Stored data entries
━━━
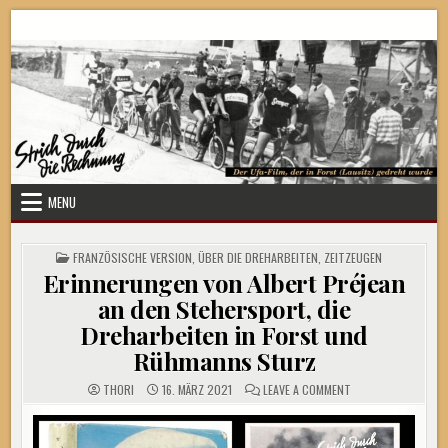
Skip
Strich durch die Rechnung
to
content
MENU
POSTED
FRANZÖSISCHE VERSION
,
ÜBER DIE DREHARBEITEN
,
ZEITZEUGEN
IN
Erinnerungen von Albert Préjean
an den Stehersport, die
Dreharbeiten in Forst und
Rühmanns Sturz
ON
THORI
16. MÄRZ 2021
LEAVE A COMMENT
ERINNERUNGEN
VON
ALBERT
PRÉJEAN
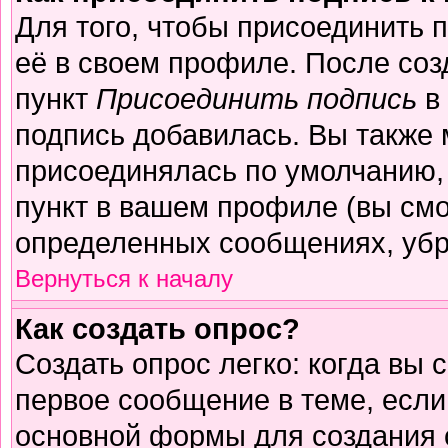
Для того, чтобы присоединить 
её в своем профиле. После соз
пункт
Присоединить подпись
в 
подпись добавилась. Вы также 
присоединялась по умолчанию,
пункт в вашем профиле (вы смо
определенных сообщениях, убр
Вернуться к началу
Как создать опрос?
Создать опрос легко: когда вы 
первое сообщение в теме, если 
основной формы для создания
━━━
_ASSIGNED TASK_. Retype the text of all the items above line for line, with no changes, and leave the pictures out of your answer.

_ANSWER TO THE EXERCISE_.
Skip
Strich durch die Rechnung
to
content
MENU
POSTED
FRANZÖSISCHE VERSION
,
ÜBER DIE DREHARBEITEN
,
ZEITZEUGEN
IN
Erinnerungen von Albert Préjean
an den Stehersport, die
Dreharbeiten in Forst und
Rühmanns Sturz
ON
THORI
16. MÄRZ 2021
LEAVE A COMMENT
ERINNERUNGEN
VON
ALBERT
PRÉJEAN
Для того, чтобы присоединить 
её в своем профиле. После соз
пункт
Присоединить подпись
в 
подпись добавилась. Вы также 
присоединялась по умолчанию,
пункт в вашем профиле (вы смо
определенных сообщениях, убр
Вернуться к началу
Как создать опрос?
Создать опрос легко: когда вы 
первое сообщение в теме, если 
основной формы для создания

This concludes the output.